Message ID | 3756406.1712244064@warthog.procyon.org.uk (mailing list archive) |
---|---|
State | New, archived |
Headers | show |
Series | cifs: Fix reacquisition of volume cookie on still-live connection | expand |
Hi Dave, David Howells <dhowells@redhat.com> writes: > During mount, cifs_mount_get_tcon() gets a tcon resource connection record > and then attaches an fscache volume cookie to it. However, it does this > irrespective of whether or not the tcon returned from cifs_get_tcon() is a > new record or one that's already in use. This leads to a warning about a > volume cookie collision and a leaked volume cookie because tcon->fscache > gets reset. > > Fix this be adding a mutex and a "we've already tried this" flag and only > doing it once for the lifetime of the tcon. Can't we just move the cookie acquisition to cifs_get_tcon() before it gets added to list @ses->tcon_list. This way we'll guarantee that the cookie is set only once for the new tcon. Besides, do we want to share a tcon with two different superblocks that have 'fsc' and 'nofsc', respectively?
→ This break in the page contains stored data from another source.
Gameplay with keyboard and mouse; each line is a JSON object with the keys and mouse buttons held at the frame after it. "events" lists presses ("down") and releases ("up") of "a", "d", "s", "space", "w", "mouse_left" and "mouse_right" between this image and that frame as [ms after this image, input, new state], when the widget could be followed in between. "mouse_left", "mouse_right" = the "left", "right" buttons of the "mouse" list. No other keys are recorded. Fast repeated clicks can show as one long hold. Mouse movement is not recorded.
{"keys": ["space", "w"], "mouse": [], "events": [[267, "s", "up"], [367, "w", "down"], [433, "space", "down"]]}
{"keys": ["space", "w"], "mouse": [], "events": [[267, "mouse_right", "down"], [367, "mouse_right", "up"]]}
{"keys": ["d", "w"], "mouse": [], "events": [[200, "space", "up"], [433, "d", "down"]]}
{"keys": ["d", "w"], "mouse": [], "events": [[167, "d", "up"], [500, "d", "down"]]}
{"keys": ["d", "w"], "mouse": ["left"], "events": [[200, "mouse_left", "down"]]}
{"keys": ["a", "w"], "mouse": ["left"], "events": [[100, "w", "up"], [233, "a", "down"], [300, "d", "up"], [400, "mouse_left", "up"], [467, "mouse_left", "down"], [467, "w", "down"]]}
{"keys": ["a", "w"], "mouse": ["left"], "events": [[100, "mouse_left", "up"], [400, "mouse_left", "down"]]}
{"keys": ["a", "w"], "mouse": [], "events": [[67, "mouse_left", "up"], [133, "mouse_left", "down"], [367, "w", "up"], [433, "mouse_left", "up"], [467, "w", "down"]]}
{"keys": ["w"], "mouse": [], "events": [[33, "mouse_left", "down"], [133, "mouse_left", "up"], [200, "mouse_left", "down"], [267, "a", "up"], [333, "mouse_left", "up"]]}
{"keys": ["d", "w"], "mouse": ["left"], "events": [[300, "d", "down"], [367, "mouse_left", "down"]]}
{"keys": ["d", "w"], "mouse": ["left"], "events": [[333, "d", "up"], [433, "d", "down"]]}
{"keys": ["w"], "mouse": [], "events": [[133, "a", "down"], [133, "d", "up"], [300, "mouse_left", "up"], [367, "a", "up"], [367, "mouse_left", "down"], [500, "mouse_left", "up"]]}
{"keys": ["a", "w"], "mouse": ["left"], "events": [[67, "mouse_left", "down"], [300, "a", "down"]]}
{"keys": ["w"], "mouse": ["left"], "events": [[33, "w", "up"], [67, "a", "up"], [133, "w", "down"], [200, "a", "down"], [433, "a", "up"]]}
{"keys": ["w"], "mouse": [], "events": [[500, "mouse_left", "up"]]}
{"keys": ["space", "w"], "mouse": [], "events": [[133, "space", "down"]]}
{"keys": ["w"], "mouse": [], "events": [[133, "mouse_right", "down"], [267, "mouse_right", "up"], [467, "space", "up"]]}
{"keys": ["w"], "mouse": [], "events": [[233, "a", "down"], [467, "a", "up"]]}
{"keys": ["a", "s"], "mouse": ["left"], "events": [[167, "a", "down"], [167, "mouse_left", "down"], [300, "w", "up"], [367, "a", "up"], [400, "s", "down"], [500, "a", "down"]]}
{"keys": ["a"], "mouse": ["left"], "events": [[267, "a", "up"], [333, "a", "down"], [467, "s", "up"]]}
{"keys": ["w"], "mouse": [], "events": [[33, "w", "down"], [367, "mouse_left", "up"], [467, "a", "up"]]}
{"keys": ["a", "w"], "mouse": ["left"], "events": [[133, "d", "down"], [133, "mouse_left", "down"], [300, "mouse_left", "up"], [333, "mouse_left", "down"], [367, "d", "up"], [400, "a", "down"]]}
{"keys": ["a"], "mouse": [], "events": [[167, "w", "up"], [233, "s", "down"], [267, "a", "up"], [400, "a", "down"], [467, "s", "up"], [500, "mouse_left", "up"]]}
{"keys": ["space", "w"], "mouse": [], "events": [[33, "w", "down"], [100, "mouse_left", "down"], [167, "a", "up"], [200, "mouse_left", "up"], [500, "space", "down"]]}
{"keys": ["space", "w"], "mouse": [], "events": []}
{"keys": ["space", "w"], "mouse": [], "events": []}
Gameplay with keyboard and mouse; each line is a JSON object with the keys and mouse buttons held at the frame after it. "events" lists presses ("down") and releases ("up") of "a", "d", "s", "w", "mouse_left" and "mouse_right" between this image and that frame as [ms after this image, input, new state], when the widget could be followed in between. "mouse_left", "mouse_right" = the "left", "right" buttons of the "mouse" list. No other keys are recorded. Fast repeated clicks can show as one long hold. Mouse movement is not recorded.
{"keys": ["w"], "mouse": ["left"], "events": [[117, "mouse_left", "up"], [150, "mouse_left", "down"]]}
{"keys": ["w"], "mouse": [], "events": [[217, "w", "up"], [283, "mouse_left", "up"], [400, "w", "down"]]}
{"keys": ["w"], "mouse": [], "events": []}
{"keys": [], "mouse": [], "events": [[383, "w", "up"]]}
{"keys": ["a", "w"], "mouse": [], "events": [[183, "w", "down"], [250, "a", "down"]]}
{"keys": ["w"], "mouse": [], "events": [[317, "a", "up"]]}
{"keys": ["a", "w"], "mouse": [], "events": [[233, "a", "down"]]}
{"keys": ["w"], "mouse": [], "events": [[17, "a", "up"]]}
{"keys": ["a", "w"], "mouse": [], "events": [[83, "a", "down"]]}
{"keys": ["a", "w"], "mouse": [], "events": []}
If not, it would be better to fix match_tcon() as well to handle such case. > [!] Note: Looking at cifs_mount_get_tcon(), a more general solution may > actually be required. Reacquiring the volume cookie isn't the only thing > that function does: it also partially reinitialises the tcon record without > any locking - which may cause live filesystem ops already using the tcon > through a previous mount to malfunction. Agreed.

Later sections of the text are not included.